→ Requirement:
Transcribe the material exactly. Images do not belong in the copy.

→ Material for the task:
----------------

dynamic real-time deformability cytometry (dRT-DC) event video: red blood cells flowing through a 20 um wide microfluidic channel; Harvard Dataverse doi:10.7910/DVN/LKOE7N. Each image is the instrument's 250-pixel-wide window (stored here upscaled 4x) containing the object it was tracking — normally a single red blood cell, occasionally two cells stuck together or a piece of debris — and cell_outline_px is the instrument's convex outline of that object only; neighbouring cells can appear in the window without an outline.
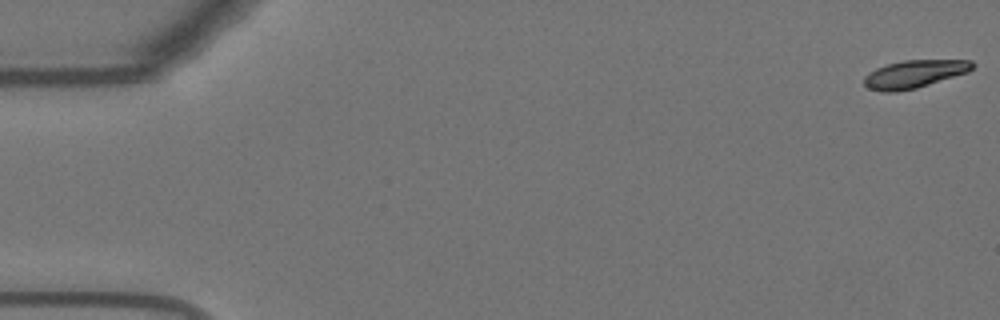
{"species": "Egyptian fruit bat (a non-hibernating species)", "species_latin": "Rousettus aegyptiacus", "temperature_condition": "warm", "stored_images_in_passage": 56, "camera_frame_rate_fps": 3000, "um_per_image_px": 0.085, "animal": {"sex": "female"}, "frame": {"image": 1, "passage_image": 1, "time_ms": 0.0, "image_size_px": [1000, 320], "cell_outline_px": [[976, 64], [968, 72], [916, 88], [896, 92], [880, 92], [868, 88], [864, 84], [864, 76], [868, 72], [876, 68], [888, 64], [904, 60], [972, 60]], "centroid_in_image_um": [77.7, 6.29], "position_along_channel_um": 7.3, "area_um2": 17.57}}
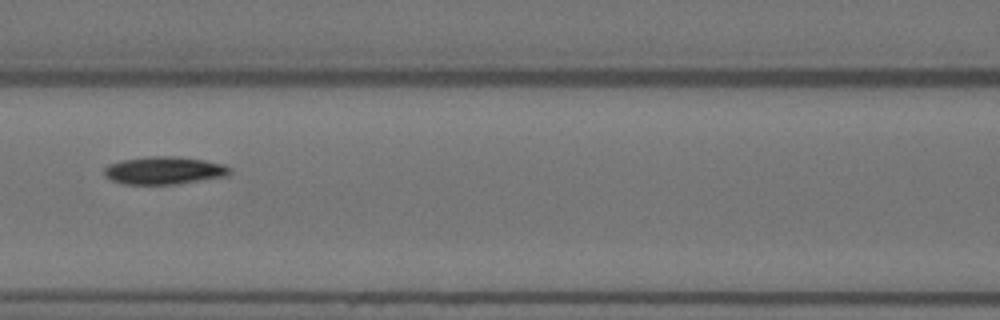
{"frame": {"image": 2, "passage_image": 25, "time_ms": 8.0, "image_size_px": [1000, 320], "cell_outline_px": [[232, 172], [228, 176], [176, 184], [124, 184], [112, 180], [104, 176], [104, 168], [108, 164], [120, 160], [148, 156], [176, 156], [204, 160], [224, 164], [232, 168]], "centroid_in_image_um": [13.96, 14.48], "position_along_channel_um": 152.6, "area_um2": 20.52}}
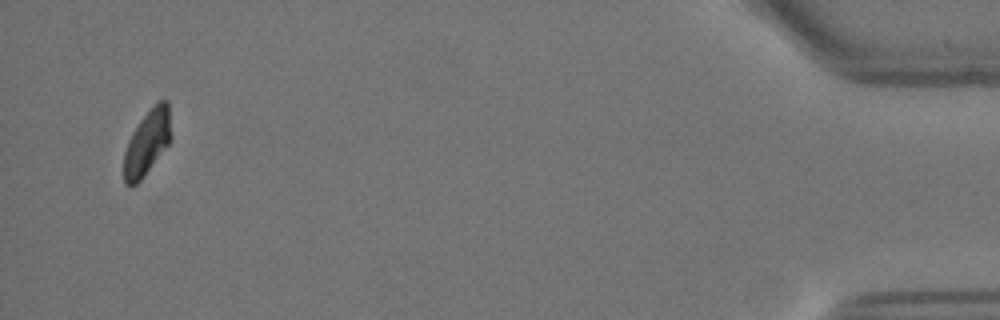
{"frame": {"image": 3, "passage_image": 54, "time_ms": 17.667, "image_size_px": [1000, 320], "cell_outline_px": [[172, 140], [144, 176], [136, 184], [124, 184], [124, 152], [128, 140], [132, 132], [140, 120], [156, 100], [168, 100], [172, 136]], "centroid_in_image_um": [12.53, 12.07], "position_along_channel_um": 422.7, "area_um2": 18.09}, "authors_computed_cell_mechanics": {"area_um2": 19.1607, "velocity_mm_per_s": 3.6521, "shape_relaxation_time_tau1_ms": 4.4627, "shape_relaxation_time_tau2_ms": null, "deformation_change_tau1": 0.1701, "deformation_change_tau2": null}}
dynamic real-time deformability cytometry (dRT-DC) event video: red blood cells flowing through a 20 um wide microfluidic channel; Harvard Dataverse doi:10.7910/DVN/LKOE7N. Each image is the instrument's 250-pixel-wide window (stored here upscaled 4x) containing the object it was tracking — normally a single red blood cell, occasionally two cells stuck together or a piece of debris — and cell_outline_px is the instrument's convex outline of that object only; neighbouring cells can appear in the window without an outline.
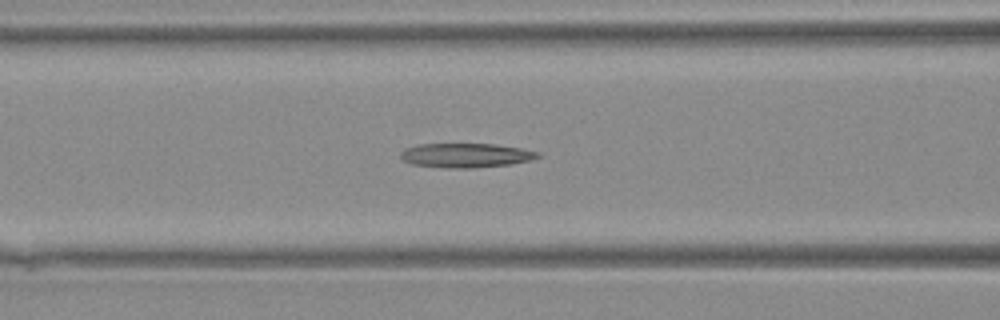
{"species": "Egyptian fruit bat (a non-hibernating species)", "species_latin": "Rousettus aegyptiacus", "temperature_condition": "warm", "stored_images_in_passage": 30, "camera_frame_rate_fps": 3000, "um_per_image_px": 0.085, "animal": {"sex": "female"}, "frame": {"image": 1, "passage_image": 5, "time_ms": 1.333, "image_size_px": [1000, 320], "cell_outline_px": [[540, 156], [532, 160], [508, 164], [472, 168], [448, 168], [412, 164], [404, 160], [400, 156], [400, 152], [404, 148], [420, 144], [496, 144], [520, 148], [540, 152]], "centroid_in_image_um": [39.59, 13.2], "position_along_channel_um": 127.0, "area_um2": 19.36}}
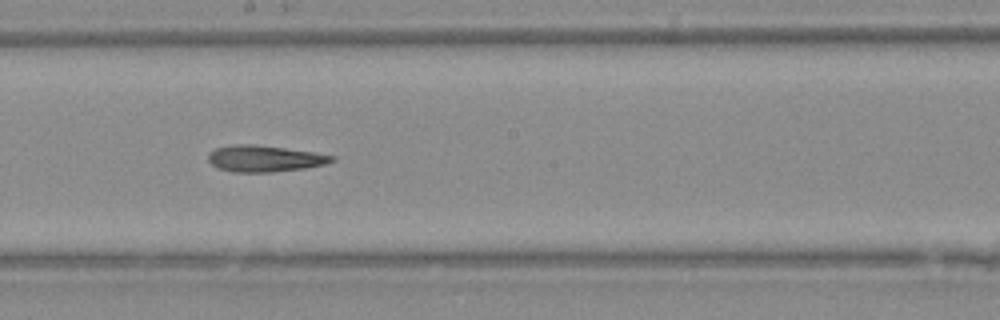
{"frame": {"image": 2, "passage_image": 11, "time_ms": 3.333, "image_size_px": [1000, 320], "cell_outline_px": [[336, 160], [324, 164], [304, 168], [268, 172], [232, 172], [220, 168], [212, 164], [208, 160], [208, 156], [216, 148], [232, 144], [256, 144], [312, 152], [336, 156]], "centroid_in_image_um": [22.49, 13.47], "position_along_channel_um": 225.7, "area_um2": 18.79}}
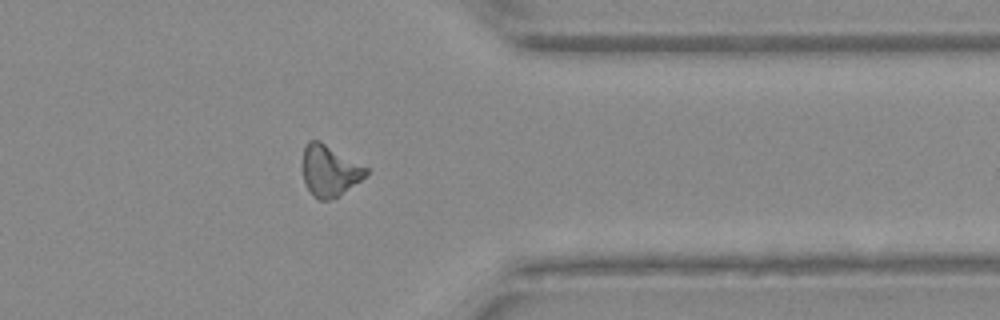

----------------

→ Right answer:
dynamic real-time deformability cytometry (dRT-DC) event video: red blood cells flowing through a 20 um wide microfluidic channel; Harvard Dataverse doi:10.7910/DVN/LKOE7N. Each image is the instrument's 250-pixel-wide window (stored here upscaled 4x) containing the object it was tracking — normally a single red blood cell, occasionally two cells stuck together or a piece of debris — and cell_outline_px is the instrument's convex outline of that object only; neighbouring cells can appear in the window without an outline.
{"species": "Egyptian fruit bat (a non-hibernating species)", "species_latin": "Rousettus aegyptiacus", "temperature_condition": "warm", "stored_images_in_passage": 56, "camera_frame_rate_fps": 3000, "um_per_image_px": 0.085, "animal": {"sex": "female"}, "frame": {"image": 1, "passage_image": 1, "time_ms": 0.0, "image_size_px": [1000, 320], "cell_outline_px": [[976, 64], [968, 72], [916, 88], [896, 92], [880, 92], [868, 88], [864, 84], [864, 76], [868, 72], [876, 68], [888, 64], [904, 60], [972, 60]], "centroid_in_image_um": [77.7, 6.29], "position_along_channel_um": 7.3, "area_um2": 17.57}}
{"frame": {"image": 2, "passage_image": 25, "time_ms": 8.0, "image_size_px": [1000, 320], "cell_outline_px": [[232, 172], [228, 176], [176, 184], [124, 184], [112, 180], [104, 176], [104, 168], [108, 164], [120, 160], [148, 156], [176, 156], [204, 160], [224, 164], [232, 168]], "centroid_in_image_um": [13.96, 14.48], "position_along_channel_um": 152.6, "area_um2": 20.52}}
{"frame": {"image": 3, "passage_image": 54, "time_ms": 17.667, "image_size_px": [1000, 320], "cell_outline_px": [[172, 140], [144, 176], [136, 184], [124, 184], [124, 152], [128, 140], [132, 132], [140, 120], [156, 100], [168, 100], [172, 136]], "centroid_in_image_um": [12.53, 12.07], "position_along_channel_um": 422.7, "area_um2": 18.09}, "authors_computed_cell_mechanics": {"area_um2": 19.1607, "velocity_mm_per_s": 3.6521, "shape_relaxation_time_tau1_ms": 4.4627, "shape_relaxation_time_tau2_ms": null, "deformation_change_tau1": 0.1701, "deformation_change_tau2": null}}
dynamic real-time deformability cytometry (dRT-DC) event video: red blood cells flowing through a 20 um wide microfluidic channel; Harvard Dataverse doi:10.7910/DVN/LKOE7N. Each image is the instrument's 250-pixel-wide window (stored here upscaled 4x) containing the object it was tracking — normally a single red blood cell, occasionally two cells stuck together or a piece of debris — and cell_outline_px is the instrument's convex outline of that object only; neighbouring cells can appear in the window without an outline.
{"species": "Egyptian fruit bat (a non-hibernating species)", "species_latin": "Rousettus aegyptiacus", "temperature_condition": "warm", "stored_images_in_passage": 30, "camera_frame_rate_fps": 3000, "um_per_image_px": 0.085, "animal": {"sex": "female"}, "frame": {"image": 1, "passage_image": 5, "time_ms": 1.333, "image_size_px": [1000, 320], "cell_outline_px": [[540, 156], [532, 160], [508, 164], [472, 168], [448, 168], [412, 164], [404, 160], [400, 156], [400, 152], [404, 148], [420, 144], [496, 144], [520, 148], [540, 152]], "centroid_in_image_um": [39.59, 13.2], "position_along_channel_um": 127.0, "area_um2": 19.36}}
{"frame": {"image": 2, "passage_image": 11, "time_ms": 3.333, "image_size_px": [1000, 320], "cell_outline_px": [[336, 160], [324, 164], [304, 168], [268, 172], [232, 172], [220, 168], [212, 164], [208, 160], [208, 156], [216, 148], [232, 144], [256, 144], [312, 152], [336, 156]], "centroid_in_image_um": [22.49, 13.47], "position_along_channel_um": 225.7, "area_um2": 18.79}}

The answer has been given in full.